Gear Up and Hit the Trail With Your Canine Companion
By Author Name
Apr 24, 2019
Updated Nov 17, 2023
5 min read
Going on a long or even overnight hike with your dog can be a rewarding experience that brings you and your canine companion closer together. But it’s good to be prepared with the right gear to get the job done and make your trek as smooth as possible. So instead of scrambling at the last minute, throwing some kibble into a zip-lock bag and hoping you have all the necessities, let’s take a minute to go through what you’ll need.
A dog’s gotta eat and drink, right? Keep in mind that large dogs can drink 0.5 to 1.0 ounces of water per pound per day while dogs 20 pounds and lighter will be closer to 1.5 ounces per pound per day. Thankfully, these lightweight silicone bowls are perfect for food and water — plus they flatten down to take up very little space. The ability to clip these on anywhere also offers a heck of a lot of options when packing up your gear.
Chances are, most places you’ll go will require you to have your pup on a leash. And even if it’s not a law, it’s a good idea to keep your dog closeby so the two of you won’t get separated. This particular leash is super durable, reflective for nighttime adventures and comes with a built-in, handy-dandy carabiner. Who could ask for more?
It’s time for your furbaby to pull their own weight! There are all sorts of wonderful backpacks for dogs nowadays, and this model comes in three sizes to fit all. Have them carry their own food, bowl, doggy bags (be sure to pick up what your pup leaves behind) and maybe even water if it’s not too heavy. Aside from the fact that your dog will look adorable, these packs also take a load off your back.
If you’re going out in nature, you can count on your pet finding something muddy or wet. And that’s OK! You’ll be prepared with a towel just for their muddy little paws. No one wants their tent and gear all dirty just because someone had to explore every inch of that puddle.

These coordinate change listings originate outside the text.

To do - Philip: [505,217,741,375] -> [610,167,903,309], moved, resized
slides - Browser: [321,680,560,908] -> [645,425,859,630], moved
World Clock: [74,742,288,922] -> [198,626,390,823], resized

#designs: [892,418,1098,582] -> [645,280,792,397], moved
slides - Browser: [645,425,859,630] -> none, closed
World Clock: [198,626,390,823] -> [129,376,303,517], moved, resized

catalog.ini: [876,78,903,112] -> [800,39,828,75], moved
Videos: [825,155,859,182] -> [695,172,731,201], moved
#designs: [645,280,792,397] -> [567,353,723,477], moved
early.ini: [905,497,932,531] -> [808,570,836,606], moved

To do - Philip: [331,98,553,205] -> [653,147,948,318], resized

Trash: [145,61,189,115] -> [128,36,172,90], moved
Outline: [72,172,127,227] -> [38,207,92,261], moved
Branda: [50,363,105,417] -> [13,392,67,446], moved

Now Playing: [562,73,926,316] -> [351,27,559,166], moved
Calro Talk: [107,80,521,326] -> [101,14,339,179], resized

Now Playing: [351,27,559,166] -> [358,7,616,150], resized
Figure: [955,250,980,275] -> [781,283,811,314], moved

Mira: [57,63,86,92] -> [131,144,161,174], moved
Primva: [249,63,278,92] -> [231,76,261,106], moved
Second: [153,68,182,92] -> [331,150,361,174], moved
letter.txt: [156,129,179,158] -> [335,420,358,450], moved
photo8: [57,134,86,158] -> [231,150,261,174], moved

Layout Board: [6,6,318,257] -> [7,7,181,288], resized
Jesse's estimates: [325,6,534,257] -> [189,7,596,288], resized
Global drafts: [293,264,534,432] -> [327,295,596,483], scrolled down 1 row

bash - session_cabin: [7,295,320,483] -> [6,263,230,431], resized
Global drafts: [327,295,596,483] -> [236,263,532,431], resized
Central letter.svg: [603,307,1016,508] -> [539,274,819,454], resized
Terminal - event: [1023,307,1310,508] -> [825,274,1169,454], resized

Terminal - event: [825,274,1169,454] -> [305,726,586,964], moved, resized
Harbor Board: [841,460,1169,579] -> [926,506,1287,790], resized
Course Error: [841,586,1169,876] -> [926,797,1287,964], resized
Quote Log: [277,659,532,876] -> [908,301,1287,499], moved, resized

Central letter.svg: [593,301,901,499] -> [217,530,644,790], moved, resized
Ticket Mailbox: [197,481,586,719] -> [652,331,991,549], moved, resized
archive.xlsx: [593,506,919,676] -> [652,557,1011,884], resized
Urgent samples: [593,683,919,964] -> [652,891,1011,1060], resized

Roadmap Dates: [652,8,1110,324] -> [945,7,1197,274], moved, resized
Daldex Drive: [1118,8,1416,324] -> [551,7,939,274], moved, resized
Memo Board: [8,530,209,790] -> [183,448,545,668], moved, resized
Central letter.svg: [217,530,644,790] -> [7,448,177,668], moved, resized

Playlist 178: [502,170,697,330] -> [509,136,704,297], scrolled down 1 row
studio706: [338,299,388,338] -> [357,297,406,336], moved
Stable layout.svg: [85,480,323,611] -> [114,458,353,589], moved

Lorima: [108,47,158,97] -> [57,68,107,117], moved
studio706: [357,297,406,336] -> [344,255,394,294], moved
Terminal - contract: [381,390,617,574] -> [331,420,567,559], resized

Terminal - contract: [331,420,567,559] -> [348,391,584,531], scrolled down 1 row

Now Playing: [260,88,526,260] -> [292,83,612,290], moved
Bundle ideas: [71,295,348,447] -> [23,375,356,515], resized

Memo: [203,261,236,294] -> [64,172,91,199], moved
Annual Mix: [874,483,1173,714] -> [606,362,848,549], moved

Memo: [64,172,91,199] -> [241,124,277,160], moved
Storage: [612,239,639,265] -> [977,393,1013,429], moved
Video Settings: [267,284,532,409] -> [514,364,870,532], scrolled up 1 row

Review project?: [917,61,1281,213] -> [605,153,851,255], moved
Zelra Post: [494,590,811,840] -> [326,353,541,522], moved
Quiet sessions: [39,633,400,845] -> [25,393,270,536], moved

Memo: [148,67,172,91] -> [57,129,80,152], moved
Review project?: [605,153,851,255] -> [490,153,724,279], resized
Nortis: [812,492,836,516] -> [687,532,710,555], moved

No one wants to imagine losing their best friend after the sun goes down — and with a clip-on collar light, you won’t have to give it a second thought. If your dog is off the leash, you can still keep tabs on them no matter how dark it gets. Just make sure you come prepared with a fresh battery so it stays as bright as your pup’s silly smile.
Depending on the season, location and your dog’s breed, you may want to consider a coat for your furry friend. It adds a layer of heat retention and water resistance if the weather starts to turn on you, and it makes them look just so darn cute.
There’s nothing better than sleeping like a baby after a full day of hiking, but that might be kind of difficult if you have to share your bed with a dog. Give yourself some space and bring your pup an easily transportable bed of their own so you can both get enough rest for the next day of adventure.